Recordaste el llamado
Por: Paola Moctezuma
Tu madre abrió la puerta. Salí excitada de la casa
de techos azules y paredes amarillas. Por la nariz, los distintos olores de la
estrecha calle, que no veía desde hace una semana, entraron y buscaron su lugar
en la memoria; quise guardarlos para siempre, no sabía cuándo volvería a salir.
Las hojas secas en el pavimento se levantaron a mi paso. Olfateé las flores de
las jardineras que bordean la calle por el lado izquierdo. Me acerqué a los
troncos de los árboles. No quería desperdiciar la oportunidad de
olfatearlo todo, absolutamente todo; deseé llenarme de las historias que me
perdí mientras viví encerrada en el tercer piso. Cuando estuve por llegar a la
esquina de la calle te sentí. A mi
cuerpo, desde lejos, llegó tu disimulada angustia, comenzaba a alejarme
demasiado. Volteé la mirada y ahí estabas, afuera de la casa de enfrente, con él.
Escuché que le dijiste algo, pero no pude
entender. Caminaste con pasos levemente apresurados hacia mí. Al llegar a
la esquina me detuve. La avenida se abría paso justo enfrente, oí
el motor de los coches que pronto se pondrían en marcha. El débil
reflejo del sol, en los colores desgastados de una puerta de tonos azul grisáceo, llamó mi atención. El
cuerpo se tensó, las orejas se levantaron puntiagudas, el cuello se
alargó y los ojos se quedaron estáticos, como cristales. No volví la mirada
hacia ti, aunque supe, que al ver mi cuerpo
de esa manera, tu
angustia aumentaría. Solamente quedó una opción, una respuesta de la
naturaleza que ahuyentó cualquier otra posibilidad. Atravesé la avenida en
dirección opuesta a los coches, corrí entre ellos tan rápido como pude. Sentí
que me seguías a toda
velocidad. Escuché tus pasos chocando contra el pavimento y levantando las
mismas hojas secas, incluso escuché tu respiración acelerada y jadeante; aun así
quise entrar. Llegaste a la puerta de aluminio desgastada por el tiempo.
Pensaste que no podrías abrir y te imaginaste golpeando a puño cerrado y con
todas tus fuerzas, pero la puerta estaba abierta. Lo próximo que escuchaste
fueron ladridos salvajes, gruñidos que reclamaban algo y un solo chillido que
se repetía débil a lo lejos.
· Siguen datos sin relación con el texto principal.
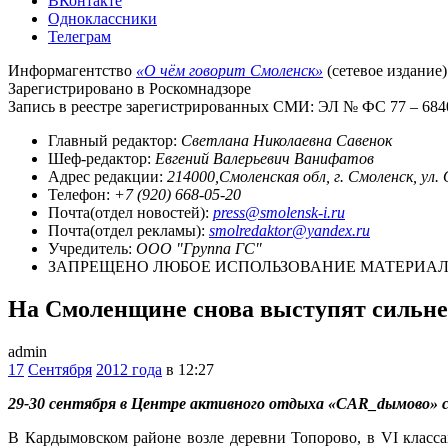
ВКонтакте
Одноклассники
Телеграм
Информагентство
«О чём говорит Смоленск»
(сетевое издание)
Зарегистрировано в Роскомнадзоре
Запись в реестре зарегистрированных СМИ: ЭЛ № ФС 77 – 68403
Главный редактор:
Светлана Николаевна Савенок
Шеф-редактор:
Евгений Валерьевич Ванифатов
Адрес редакции:
214000,Смоленская обл, г. Смоленск, ул.
Телефон:
+7 (920) 668-05-20
Почта(отдел новостей):
press@smolensk-i.ru
Почта(отдел рекламы):
smolredaktor@yandex.ru
Учредитель:
ООО "Группа ГС"
ЗАПРЕЩЕНО ЛЮБОЕ ИСПОЛЬЗОВАНИЕ МАТЕРИАЛО
На Смоленщине снова выступят сильн
admin
17
Сентября
2012 года
в 12:27
29-30 сентября в Центре активного отдыха «CAR_dымово» с
В Кардымовском районе возле деревни Топорово, в VI класса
Una bodega oscura: cuatro perras de hocico largo,
orejas triangulares y pelaje erizado sobre el lomo, acechándome. Me viste en la
esquina, encorvada. Manchas rojas de sangre pintaban mi piel. Trataste de
caminar con cautela en mi dirección, pero la perra alfa te peló los dientes y
enseguida las demás comenzaron a gruñir. Ahora te rodeaban. Levanté la mirada a
la puerta, la luz que entraba creaba un camino angosto. Alcé el cuerpo y corrí
sabiendo que utilizaba las últimas fuerzas. Tú querías salvarme. Antes de salir
las perras me alcanzaron, me empujaron con su fuerza bestial. Fue entonces
cuando escuchaste los chillidos de dolor, el verdadero sufrimiento. Corriste
hacía nosotras. Me miraste tirada en la banqueta, lastimada, un charco rojo en
forma de media luna crecía debajo de mí. Trataste de dar un paso pero una
membrana, casi imperceptible, se interpuso entre nosotras; inmovilizó tu
cuerpo, no pudiste acercarte. Volviste a pensar en él, en su cuerpo de hombre, y
creíste que debía aparecer y ayudarte, ahuyentar a las perras. Estabas furiosa
porque él no te siguió. Escuchaste un último alarido. La perra alfa arrancó la
piel del costado y metió su hocico entre las costillas, lo hundió cada vez más,
los huesos se rompieron como ramas y astillaron mi piel. La banqueta se llenó de
los fluidos que escaparon por la boca. Despojada de las últimas fuerzas, no me
inmuté. Por los ojos débiles entró la última imagen que se guardaría en la
memoria. Te vi observando cómo la perra alfa introdujo su cuerpo completamente
en mí. Fue hasta ese momento que la asemejaste a una loba.